I'd be surprised if any of this mattered for them, since their workload (at least the "copy movie files from disk to network" part of it) is embarrassingly parallel.
Unless they're really squeezed on power or rack space budget, I would imagine they'd do just fine being a generation back from the bleeding edge.
They are doing 400Gbps per box already [1], they have 800Gbps Network card waiting to be tested, with PCI-E 6.0 they could do 1.6Tbps, assuming they somehow figure out how to overcome CPU and Memory bottleneck. Sapphire Rapids with HBM3 would give 2TB/s :)
>Unless they're really squeezed on power or rack space budget
I think this is the case for their open connect appliances (or whatever they call them). They want to try to maximize throughput on a single device so they don't have to colocate so much equipment
The headline number is network I/O, but IIRC, the bottleneck is really in/around system RAM. Since most of the content isn't in cache and neither the disks nor the network cards have sufficient buffering, you need to have the disk write to system RAM and indicate readiness, then the network card reads from system RAM. NUMA bandwidth and latency can be an issue there too.
But, I don't think there was room on the pci-e lanes to do something like put a gpu in to use as a DMA buffer to get more ram bandwidth.
I think the next Epyc generation should have PCIe 5 and DDR5, both of which should help.
If an nvme drive supports the controller memory buffer (CMB) feature, an RNIC can do a peer to peer transfer.

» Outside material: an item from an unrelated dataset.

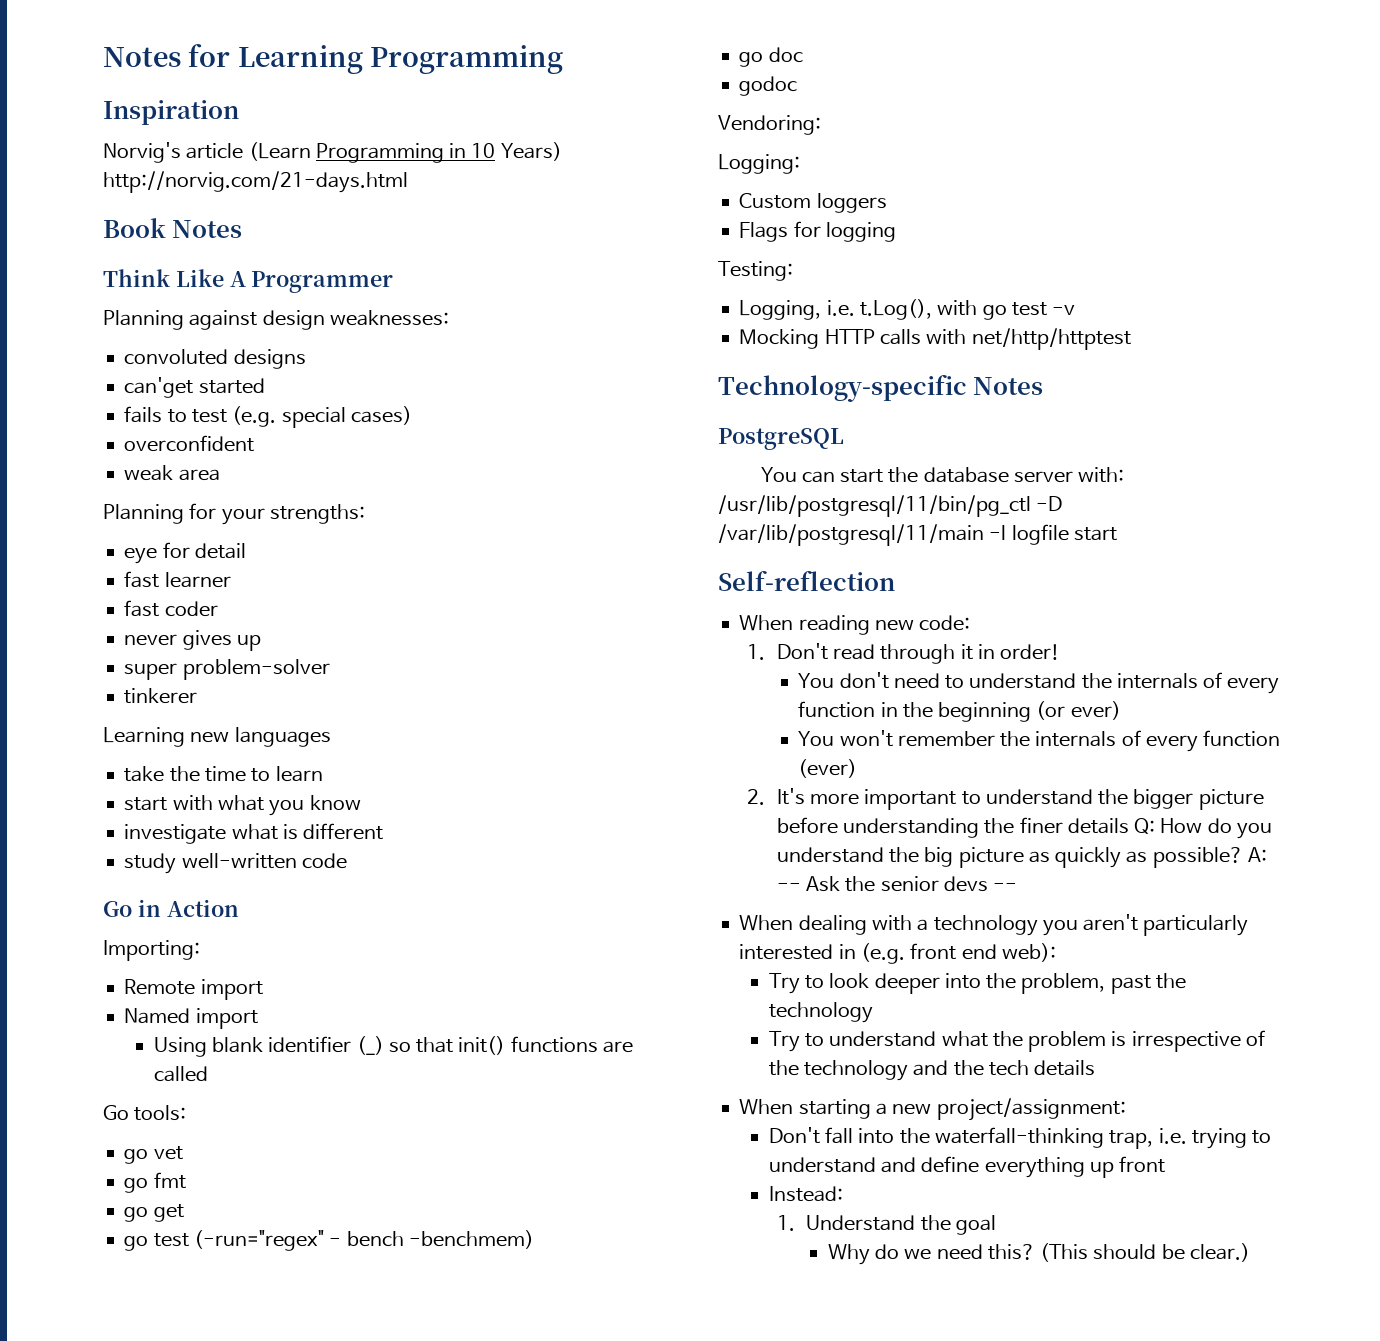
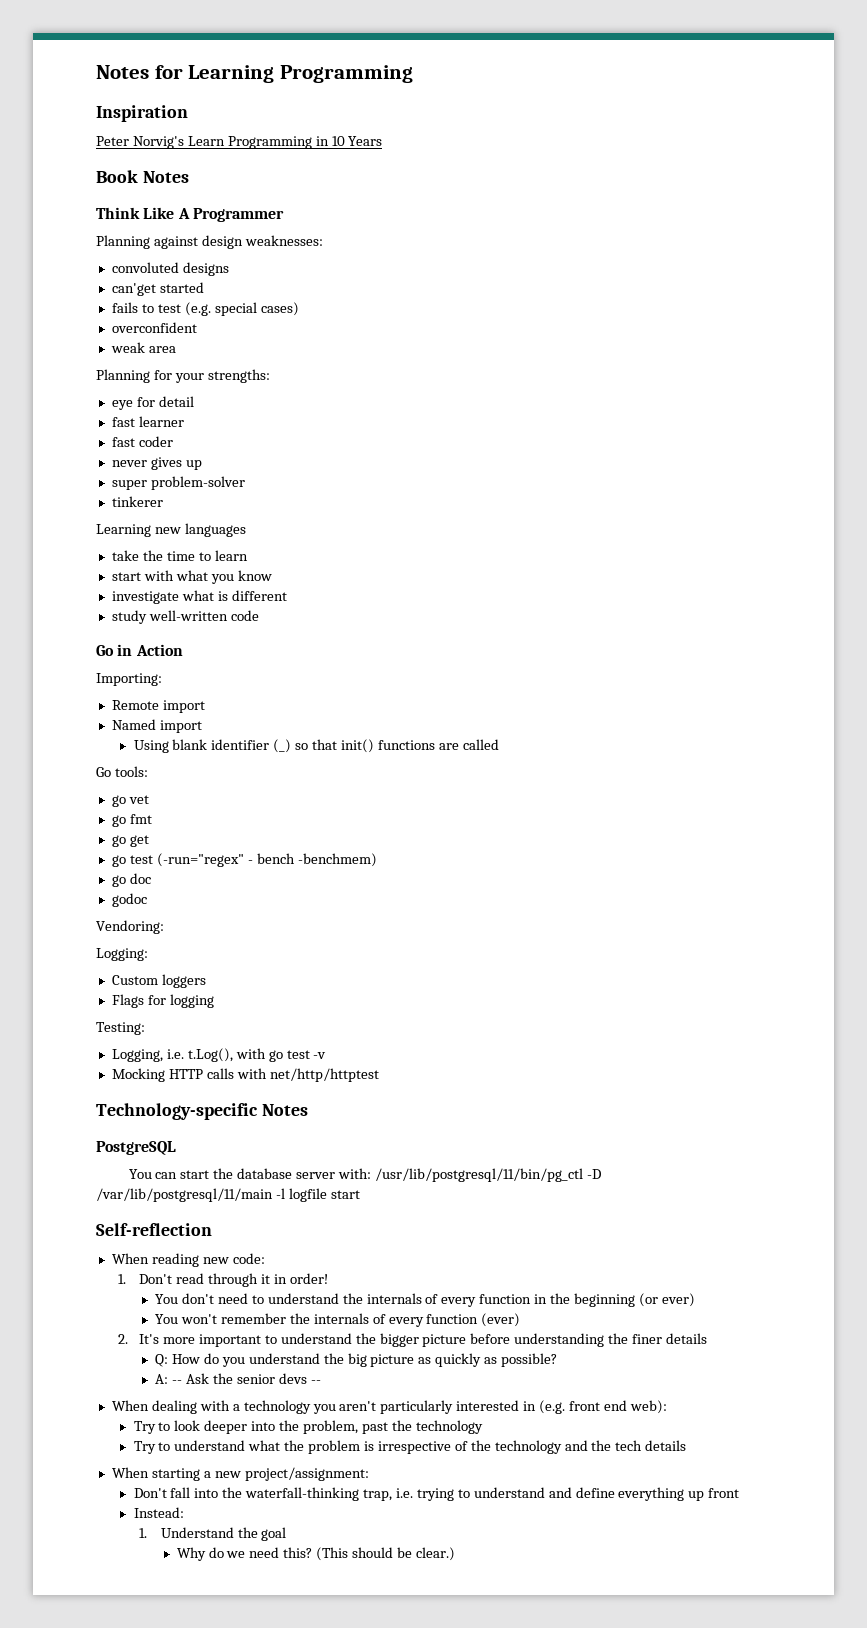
[103,142,311,163] Norvig's article (Learn -> [96,136,225,149] Peter Norvig's Learn
[500,142,562,161] [103,171,408,193] Years) http://norvig.com/21-days.html -> [348,136,383,146] Years
(1129, 826) none -> (708, 1338) //
(1243, 857) none -> (558, 1360) //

From what I recall of the netflix storage node that was linked from HN a few months back, the current generation has 4 x 100 Gb mellanox ethernet ports (CX6, PCIe Gen 4) and somewhere around 20 to 30 PCIe gen 3 NVMe drives.
Assuming they can figure out how to do peer to peer transfers, scaling up by a factor of 4 doesn't seem implausible.
There are a lot of disks in a Netflix content appliance. The latest slide says 18 drives, each with PCIe 3.0 x4. There are 4 PCIe 4.0 x 16 nics, and there's all your PCIe lanes. You could get PCIe 4 drives, but it's not the bottleneck at the moment.
But, RAM needs at least twice the bandwidth as your network, because you can't have the NIC read from the disk directly, you need to have the disk DMA to ram, and the NIC DMA from ram, and (normal system) ram isn't dual ported, so reads and write contend. If you need to do TLS in software, you touch ram 4 times (disk read, cpu read, cpu write, nic read), so ram bandwidth is an even bigger bottleneck.
I thought with things like direct-storage (the equivalent of gpudirect) and ssdk this wasn't the case any more (no more cpu intervention, every device has their own programmable dma engines ?)